**Instruction**
Render the source text in the data below as a JSON list of strings, one string per line, with blank lines left out. Leave the pictures out of the answer.

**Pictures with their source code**

◇ ◇ ◇ ◇ ◇

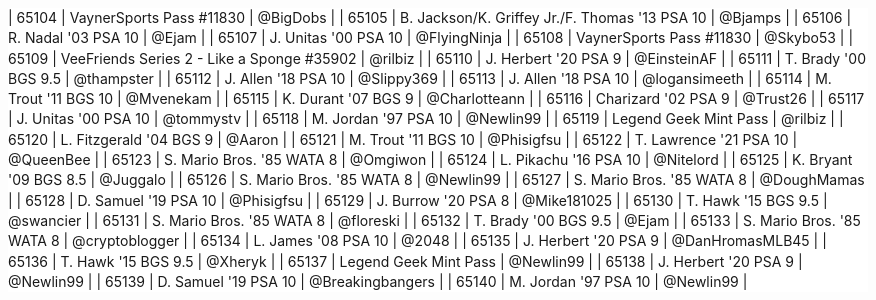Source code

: | 65104 | VaynerSports Pass #11830 | \@BigDobs |
| 65105 | B. Jackson/K. Griffey Jr./F. Thomas &#039;13 PSA 10 | \@Bjamps |
| 65106 | R. Nadal &#039;03 PSA 10 | \@Ejam |
| 65107 | J. Unitas &#039;00 PSA 10 | \@FlyingNinja |
| 65108 | VaynerSports Pass #11830 | \@Skybo53 |
| 65109 | VeeFriends Series 2 - Like a Sponge #35902 | \@rilbiz |
| 65110 | J. Herbert &#039;20 PSA 9 | \@EinsteinAF |
| 65111 | T. Brady &#039;00 BGS 9.5 | \@thampster |
| 65112 | J. Allen &#039;18 PSA 10 | \@Slippy369 |
| 65113 | J. Allen &#039;18 PSA 10 | \@logansimeeth |
| 65114 | M. Trout &#039;11 BGS 10 | \@Mvenekam |
| 65115 | K. Durant &#039;07 BGS 9 | \@Charlotteann |
| 65116 | Charizard &#039;02 PSA 9 | \@Trust26 |
| 65117 | J. Unitas &#039;00 PSA 10 | \@tommystv |
| 65118 | M. Jordan &#039;97 PSA 10 | \@Newlin99 |
| 65119 | Legend Geek Mint Pass | \@rilbiz |
| 65120 | L. Fitzgerald &#039;04 BGS 9 | \@Aaron |
| 65121 | M. Trout &#039;11 BGS 10 | \@Phisigfsu |
| 65122 | T. Lawrence &#039;21 PSA 10 | \@QueenBee |
| 65123 | S. Mario Bros. &#039;85 WATA 8 | \@Omgiwon |
| 65124 | L. Pikachu &#039;16 PSA 10 | \@Nitelord |
| 65125 | K. Bryant &#039;09 BGS 8.5 | \@Juggalo |
| 65126 | S. Mario Bros. &#039;85 WATA 8 | \@Newlin99 |
| 65127 | S. Mario Bros. &#039;85 WATA 8 | \@DoughMamas |
| 65128 | D. Samuel &#039;19 PSA 10 | \@Phisigfsu |
| 65129 | J. Burrow &#039;20 PSA 8 | \@Mike181025 |
| 65130 | T. Hawk &#039;15 BGS 9.5 | \@swancier |
| 65131 | S. Mario Bros. &#039;85 WATA 8 | \@floreski |
| 65132 | T. Brady &#039;00 BGS 9.5 | \@Ejam |
| 65133 | S. Mario Bros. &#039;85 WATA 8 | \@cryptoblogger |
| 65134 | L. James &#039;08 PSA 10 | \@2048 |
| 65135 | J. Herbert &#039;20 PSA 9 | \@DanHromasMLB45 |
| 65136 | T. Hawk &#039;15 BGS 9.5 | \@Xheryk |
| 65137 | Legend Geek Mint Pass | \@Newlin99 |
| 65138 | J. Herbert &#039;20 PSA 9 | \@Newlin99 |
| 65139 | D. Samuel &#039;19 PSA 10 | \@Breakingbangers |
| 65140 | M. Jordan &#039;97 PSA 10 | \@Newlin99 |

◇ ◇ ◇ ◇ ◇

**Your response**
[
  "Source code",
  ": | 65104 | VaynerSports Pass #11830 | \\@BigDobs |",
  "| 65105 | B. Jackson/K. Griffey Jr./F. Thomas &#039;13 PSA 10 | \\@Bjamps |",
  "| 65106 | R. Nadal &#039;03 PSA 10 | \\@Ejam |",
  "| 65107 | J. Unitas &#039;00 PSA 10 | \\@FlyingNinja |",
  "| 65108 | VaynerSports Pass #11830 | \\@Skybo53 |",
  "| 65109 | VeeFriends Series 2 - Like a Sponge #35902 | \\@rilbiz |",
  "| 65110 | J. Herbert &#039;20 PSA 9 | \\@EinsteinAF |",
  "| 65111 | T. Brady &#039;00 BGS 9.5 | \\@thampster |",
  "| 65112 | J. Allen &#039;18 PSA 10 | \\@Slippy369 |",
  "| 65113 | J. Allen &#039;18 PSA 10 | \\@logansimeeth |",
  "| 65114 | M. Trout &#039;11 BGS 10 | \\@Mvenekam |",
  "| 65115 | K. Durant &#039;07 BGS 9 | \\@Charlotteann |",
  "| 65116 | Charizard &#039;02 PSA 9 | \\@Trust26 |",
  "| 65117 | J. Unitas &#039;00 PSA 10 | \\@tommystv |",
  "| 65118 | M. Jordan &#039;97 PSA 10 | \\@Newlin99 |",
  "| 65119 | Legend Geek Mint Pass | \\@rilbiz |",
  "| 65120 | L. Fitzgerald &#039;04 BGS 9 | \\@Aaron |",
  "| 65121 | M. Trout &#039;11 BGS 10 | \\@Phisigfsu |",
  "| 65122 | T. Lawrence &#039;21 PSA 10 | \\@QueenBee |",
  "| 65123 | S. Mario Bros. &#039;85 WATA 8 | \\@Omgiwon |",
  "| 65124 | L. Pikachu &#039;16 PSA 10 | \\@Nitelord |",
  "| 65125 | K. Bryant &#039;09 BGS 8.5 | \\@Juggalo |",
  "| 65126 | S. Mario Bros. &#039;85 WATA 8 | \\@Newlin99 |",
  "| 65127 | S. Mario Bros. &#039;85 WATA 8 | \\@DoughMamas |",
  "| 65128 | D. Samuel &#039;19 PSA 10 | \\@Phisigfsu |",
  "| 65129 | J. Burrow &#039;20 PSA 8 | \\@Mike181025 |",
  "| 65130 | T. Hawk &#039;15 BGS 9.5 | \\@swancier |",
  "| 65131 | S. Mario Bros. &#039;85 WATA 8 | \\@floreski |",
  "| 65132 | T. Brady &#039;00 BGS 9.5 | \\@Ejam |",
  "| 65133 | S. Mario Bros. &#039;85 WATA 8 | \\@cryptoblogger |",
  "| 65134 | L. James &#039;08 PSA 10 | \\@2048 |",
  "| 65135 | J. Herbert &#039;20 PSA 9 | \\@DanHromasMLB45 |",
  "| 65136 | T. Hawk &#039;15 BGS 9.5 | \\@Xheryk |",
  "| 65137 | Legend Geek Mint Pass | \\@Newlin99 |",
  "| 65138 | J. Herbert &#039;20 PSA 9 | \\@Newlin99 |",
  "| 65139 | D. Samuel &#039;19 PSA 10 | \\@Breakingbangers |",
  "| 65140 | M. Jordan &#039;97 PSA 10 | \\@Newlin99 |"
]